» Data to process:
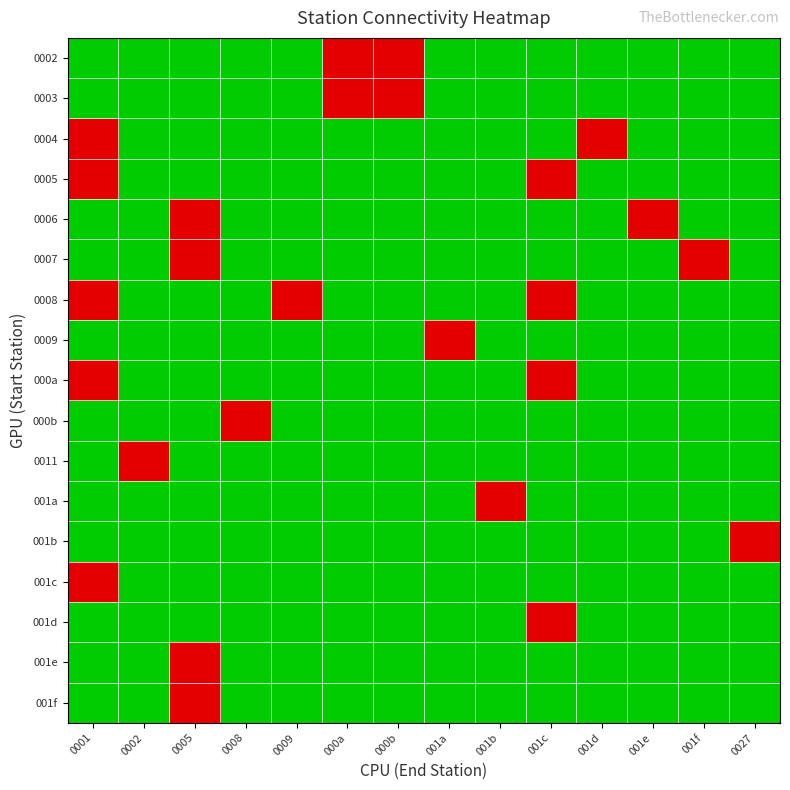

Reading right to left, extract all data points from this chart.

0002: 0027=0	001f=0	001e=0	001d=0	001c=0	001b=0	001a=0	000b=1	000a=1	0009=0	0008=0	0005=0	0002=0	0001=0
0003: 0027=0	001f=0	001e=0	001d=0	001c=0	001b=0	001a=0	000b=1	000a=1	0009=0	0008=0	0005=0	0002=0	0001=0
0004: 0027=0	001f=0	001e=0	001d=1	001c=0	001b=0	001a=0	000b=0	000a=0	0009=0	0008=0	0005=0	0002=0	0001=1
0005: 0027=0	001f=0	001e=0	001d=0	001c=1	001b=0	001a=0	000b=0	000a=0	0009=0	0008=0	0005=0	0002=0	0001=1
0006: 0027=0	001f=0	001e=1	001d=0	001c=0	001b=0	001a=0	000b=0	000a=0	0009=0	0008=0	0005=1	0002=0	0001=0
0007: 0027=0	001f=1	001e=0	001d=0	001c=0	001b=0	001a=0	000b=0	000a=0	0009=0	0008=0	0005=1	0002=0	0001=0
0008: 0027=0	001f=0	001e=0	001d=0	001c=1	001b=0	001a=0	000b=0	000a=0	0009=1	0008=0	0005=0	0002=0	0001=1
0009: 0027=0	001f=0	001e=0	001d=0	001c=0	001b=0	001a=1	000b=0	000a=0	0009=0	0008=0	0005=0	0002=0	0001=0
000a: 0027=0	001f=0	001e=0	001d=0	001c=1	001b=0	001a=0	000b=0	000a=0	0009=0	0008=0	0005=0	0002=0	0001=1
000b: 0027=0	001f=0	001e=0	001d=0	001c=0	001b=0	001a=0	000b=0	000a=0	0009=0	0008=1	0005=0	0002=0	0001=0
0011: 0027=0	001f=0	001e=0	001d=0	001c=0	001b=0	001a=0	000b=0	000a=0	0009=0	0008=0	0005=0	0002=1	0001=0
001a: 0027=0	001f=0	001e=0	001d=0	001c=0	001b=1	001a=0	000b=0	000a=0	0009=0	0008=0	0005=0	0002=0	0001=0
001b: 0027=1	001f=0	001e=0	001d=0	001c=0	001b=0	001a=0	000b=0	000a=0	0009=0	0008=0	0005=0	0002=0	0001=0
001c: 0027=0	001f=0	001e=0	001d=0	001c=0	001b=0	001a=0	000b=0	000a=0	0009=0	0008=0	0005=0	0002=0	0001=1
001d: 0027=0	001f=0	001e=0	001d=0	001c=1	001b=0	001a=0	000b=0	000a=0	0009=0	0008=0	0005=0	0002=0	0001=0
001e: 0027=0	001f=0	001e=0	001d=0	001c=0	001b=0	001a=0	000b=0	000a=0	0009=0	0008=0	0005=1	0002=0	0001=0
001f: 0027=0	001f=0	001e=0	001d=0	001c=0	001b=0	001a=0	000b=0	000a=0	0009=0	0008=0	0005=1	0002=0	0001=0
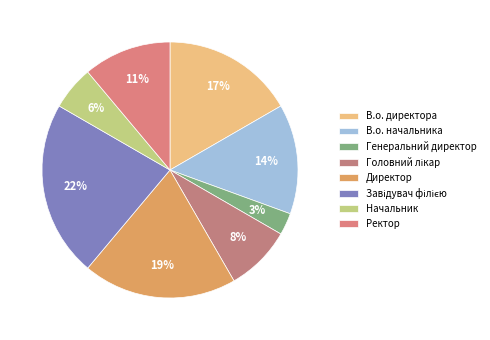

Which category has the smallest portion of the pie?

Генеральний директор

» Instructions to follow: Please output every line of the material above as a JSON list of strings, one string per line, with blank lines skipped and the picture lines left out.

» Problem solution:
[
  "Reading right to left, extract all data points from this chart.",
  "0002: 0027=0\t001f=0\t001e=0\t001d=0\t001c=0\t001b=0\t001a=0\t000b=1\t000a=1\t0009=0\t0008=0\t0005=0\t0002=0\t0001=0",
  "0003: 0027=0\t001f=0\t001e=0\t001d=0\t001c=0\t001b=0\t001a=0\t000b=1\t000a=1\t0009=0\t0008=0\t0005=0\t0002=0\t0001=0",
  "0004: 0027=0\t001f=0\t001e=0\t001d=1\t001c=0\t001b=0\t001a=0\t000b=0\t000a=0\t0009=0\t0008=0\t0005=0\t0002=0\t0001=1",
  "0005: 0027=0\t001f=0\t001e=0\t001d=0\t001c=1\t001b=0\t001a=0\t000b=0\t000a=0\t0009=0\t0008=0\t0005=0\t0002=0\t0001=1",
  "0006: 0027=0\t001f=0\t001e=1\t001d=0\t001c=0\t001b=0\t001a=0\t000b=0\t000a=0\t0009=0\t0008=0\t0005=1\t0002=0\t0001=0",
  "0007: 0027=0\t001f=1\t001e=0\t001d=0\t001c=0\t001b=0\t001a=0\t000b=0\t000a=0\t0009=0\t0008=0\t0005=1\t0002=0\t0001=0",
  "0008: 0027=0\t001f=0\t001e=0\t001d=0\t001c=1\t001b=0\t001a=0\t000b=0\t000a=0\t0009=1\t0008=0\t0005=0\t0002=0\t0001=1",
  "0009: 0027=0\t001f=0\t001e=0\t001d=0\t001c=0\t001b=0\t001a=1\t000b=0\t000a=0\t0009=0\t0008=0\t0005=0\t0002=0\t0001=0",
  "000a: 0027=0\t001f=0\t001e=0\t001d=0\t001c=1\t001b=0\t001a=0\t000b=0\t000a=0\t0009=0\t0008=0\t0005=0\t0002=0\t0001=1",
  "000b: 0027=0\t001f=0\t001e=0\t001d=0\t001c=0\t001b=0\t001a=0\t000b=0\t000a=0\t0009=0\t0008=1\t0005=0\t0002=0\t0001=0",
  "0011: 0027=0\t001f=0\t001e=0\t001d=0\t001c=0\t001b=0\t001a=0\t000b=0\t000a=0\t0009=0\t0008=0\t0005=0\t0002=1\t0001=0",
  "001a: 0027=0\t001f=0\t001e=0\t001d=0\t001c=0\t001b=1\t001a=0\t000b=0\t000a=0\t0009=0\t0008=0\t0005=0\t0002=0\t0001=0",
  "001b: 0027=1\t001f=0\t001e=0\t001d=0\t001c=0\t001b=0\t001a=0\t000b=0\t000a=0\t0009=0\t0008=0\t0005=0\t0002=0\t0001=0",
  "001c: 0027=0\t001f=0\t001e=0\t001d=0\t001c=0\t001b=0\t001a=0\t000b=0\t000a=0\t0009=0\t0008=0\t0005=0\t0002=0\t0001=1",
  "001d: 0027=0\t001f=0\t001e=0\t001d=0\t001c=1\t001b=0\t001a=0\t000b=0\t000a=0\t0009=0\t0008=0\t0005=0\t0002=0\t0001=0",
  "001e: 0027=0\t001f=0\t001e=0\t001d=0\t001c=0\t001b=0\t001a=0\t000b=0\t000a=0\t0009=0\t0008=0\t0005=1\t0002=0\t0001=0",
  "001f: 0027=0\t001f=0\t001e=0\t001d=0\t001c=0\t001b=0\t001a=0\t000b=0\t000a=0\t0009=0\t0008=0\t0005=1\t0002=0\t0001=0",
  "Which category has the smallest portion of the pie?",
  "Генеральний директор"
]